Record set below:
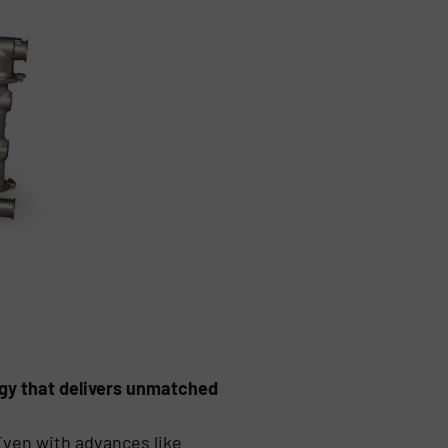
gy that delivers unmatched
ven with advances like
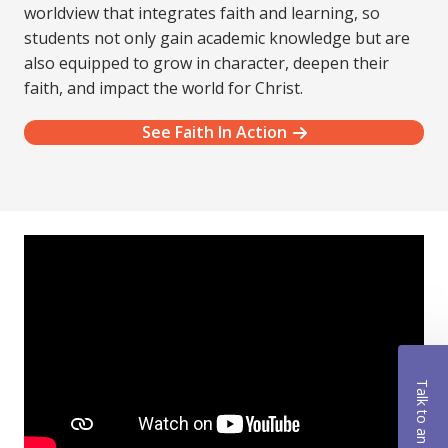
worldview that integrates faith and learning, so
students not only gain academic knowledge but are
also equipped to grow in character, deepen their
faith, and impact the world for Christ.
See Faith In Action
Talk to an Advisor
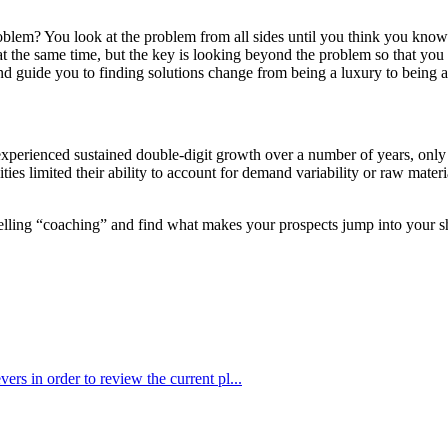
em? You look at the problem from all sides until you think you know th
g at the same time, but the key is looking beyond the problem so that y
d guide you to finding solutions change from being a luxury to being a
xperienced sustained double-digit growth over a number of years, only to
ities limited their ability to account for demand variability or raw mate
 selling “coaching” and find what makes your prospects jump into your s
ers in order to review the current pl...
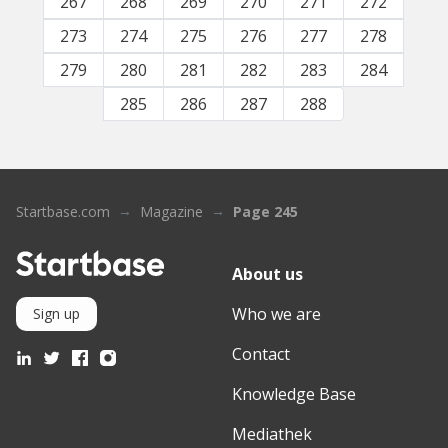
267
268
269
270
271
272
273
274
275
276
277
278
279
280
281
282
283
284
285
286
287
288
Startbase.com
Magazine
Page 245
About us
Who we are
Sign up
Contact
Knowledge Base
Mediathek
End of Record set.
Record set below:
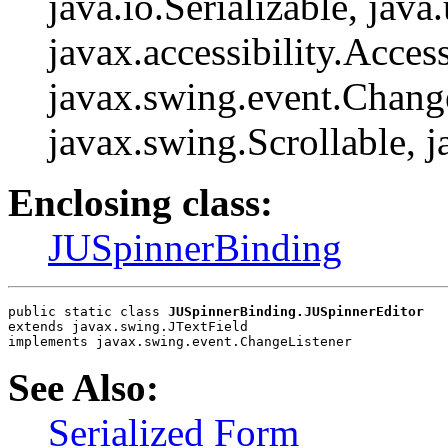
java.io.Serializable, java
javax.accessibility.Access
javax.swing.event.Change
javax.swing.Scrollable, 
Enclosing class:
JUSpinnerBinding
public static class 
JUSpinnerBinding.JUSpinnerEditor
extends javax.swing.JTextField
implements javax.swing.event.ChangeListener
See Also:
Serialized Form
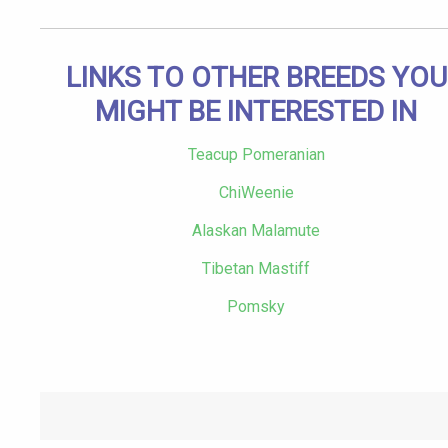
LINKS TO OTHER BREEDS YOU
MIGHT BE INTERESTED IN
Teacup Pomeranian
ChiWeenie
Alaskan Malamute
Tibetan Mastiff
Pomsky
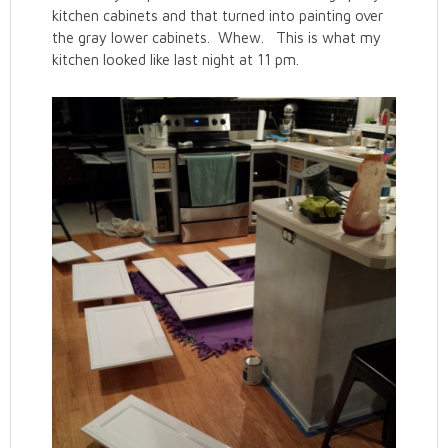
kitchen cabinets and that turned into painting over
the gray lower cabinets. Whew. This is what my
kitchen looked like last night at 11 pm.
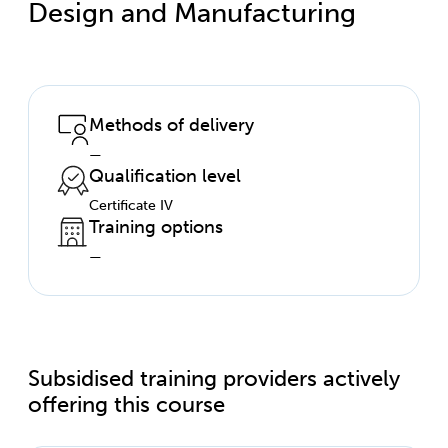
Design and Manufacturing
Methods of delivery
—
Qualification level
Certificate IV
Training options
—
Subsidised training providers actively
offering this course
End of Record set.
Record set below:
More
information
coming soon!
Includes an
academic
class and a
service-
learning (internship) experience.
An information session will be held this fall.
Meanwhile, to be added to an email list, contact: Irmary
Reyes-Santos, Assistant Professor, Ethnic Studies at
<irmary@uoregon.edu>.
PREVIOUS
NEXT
End of Record set.
▶ [What the exercise asks] Among the entries above, locate the line with "Alaskan Malamute" and the line with "offering this course". Give those two lines and all lines between them again, exactly, leaving out the pictures.

▶ [Answer space]
Alaskan Malamute
Tibetan Mastiff
Pomsky
kitchen cabinets and that turned into painting over
the gray lower cabinets. Whew. This is what my
kitchen looked like last night at 11 pm.
Design and Manufacturing
Methods of delivery
—
Qualification level
Certificate IV
Training options
—
Subsidised training providers actively
offering this course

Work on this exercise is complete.